Work request: Exactly the line with "For every layout" and the lines that follow it, through the closing line of the entries, should be restated, with nothing left out or added.

· · · · · · ·

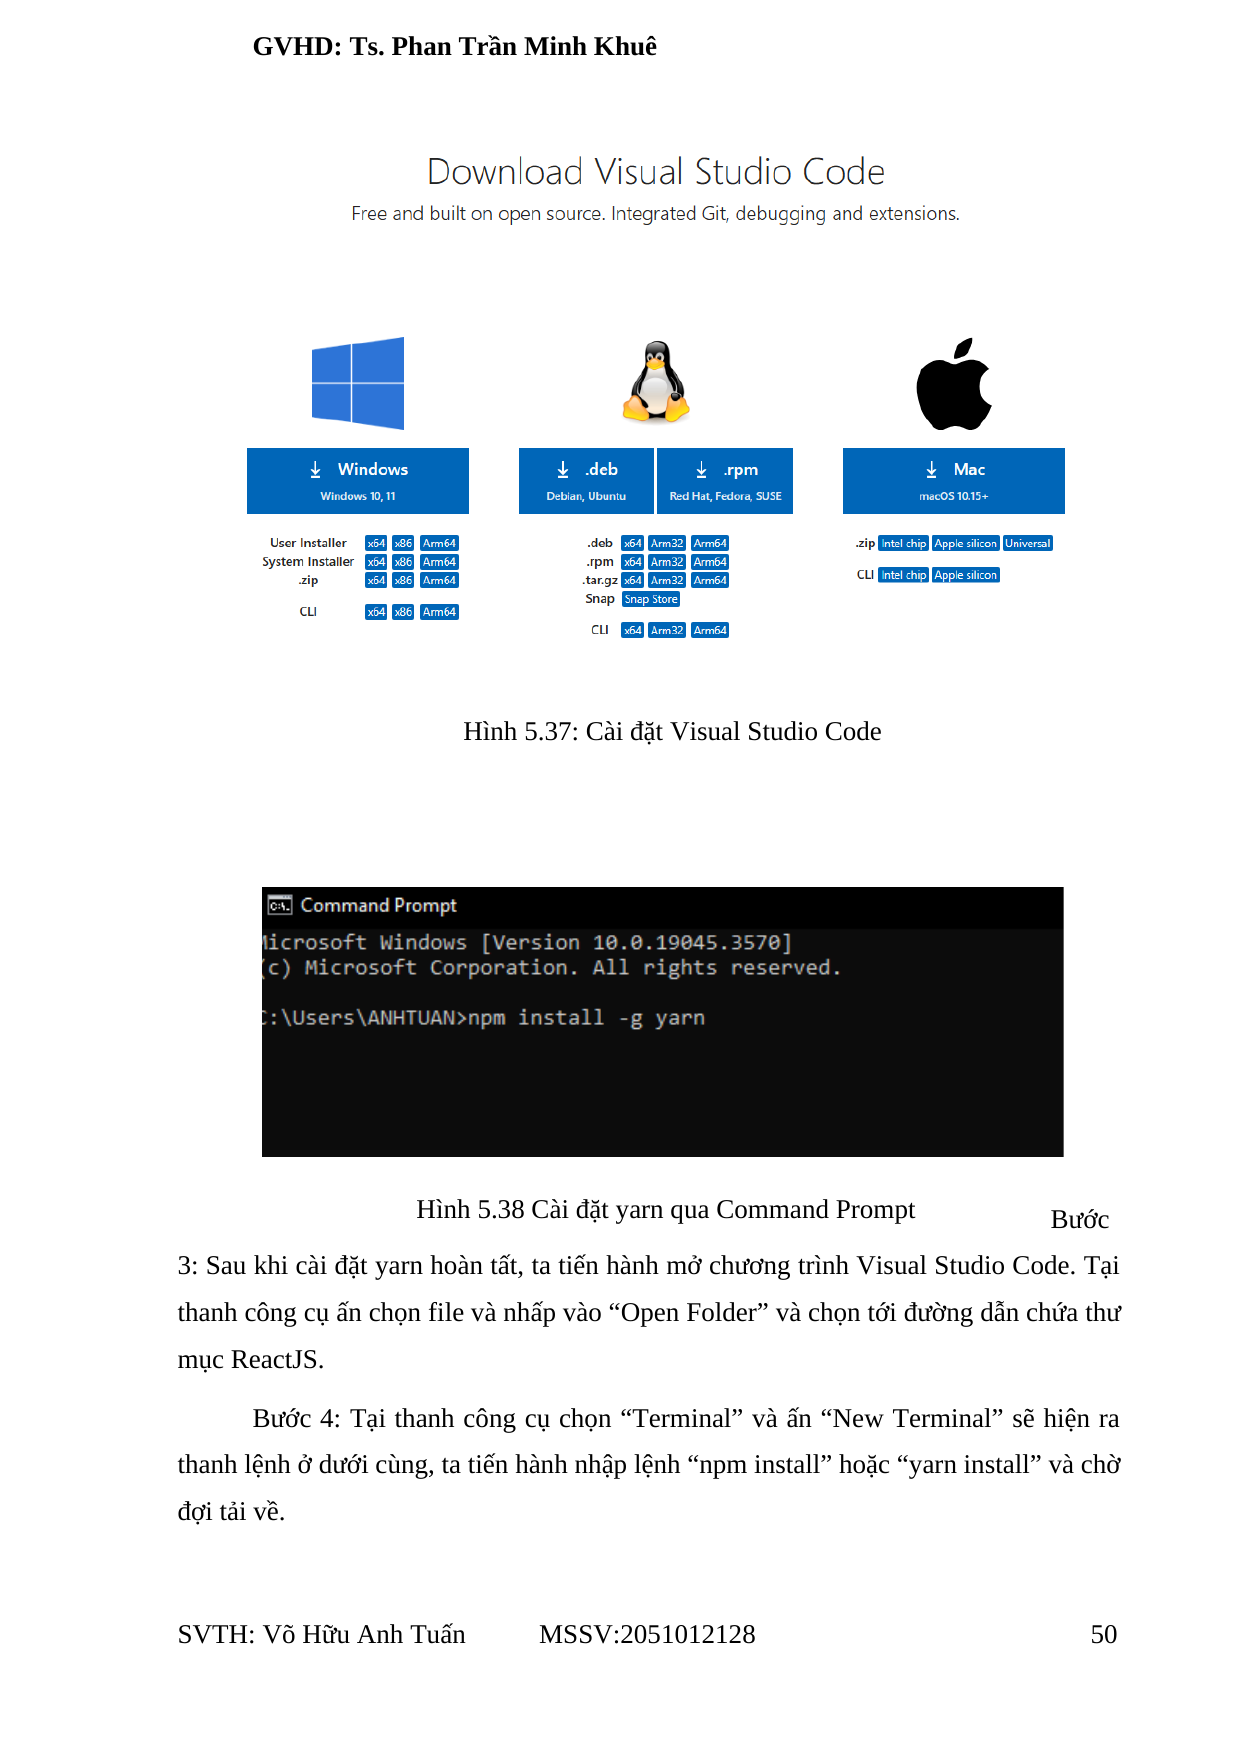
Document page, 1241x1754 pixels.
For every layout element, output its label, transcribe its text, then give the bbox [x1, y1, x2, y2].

text Bước 3: Sau khi cài đặt yarn hoàn tất, ta tiến hành mở chương trình Visual Studio Code. Tại thanh công cụ ấn chọn file và nhấp vào “Open Folder” và chọn tới đường dẫn chứa thư mục ReactJS. [177, 951, 1122, 1374]
picture [181, 118, 1126, 696]
picture [260, 887, 1063, 1155]
text Bước 4: Tại thanh công cụ chọn “Terminal” và ấn “New Terminal” sẽ hiện ra thanh lệnh ở dưới cùng, ta tiến hành nhập lệnh “npm install” hoặc “yarn install” và chờ đợi tải về. [177, 1402, 1122, 1526]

· · · · · · ·

Answer below:
For every layout element, output its label, transcribe its text, then give the bbox [x1, y1, x2, y2].

text Bước 3: Sau khi cài đặt yarn hoàn tất, ta tiến hành mở chương trình Visual Studio Code. Tại thanh công cụ ấn chọn file và nhấp vào “Open Folder” và chọn tới đường dẫn chứa thư mục ReactJS. [177, 951, 1122, 1374]
picture [181, 118, 1126, 696]
picture [260, 887, 1063, 1155]
text Bước 4: Tại thanh công cụ chọn “Terminal” và ấn “New Terminal” sẽ hiện ra thanh lệnh ở dưới cùng, ta tiến hành nhập lệnh “npm install” hoặc “yarn install” và chờ đợi tải về. [177, 1402, 1122, 1526]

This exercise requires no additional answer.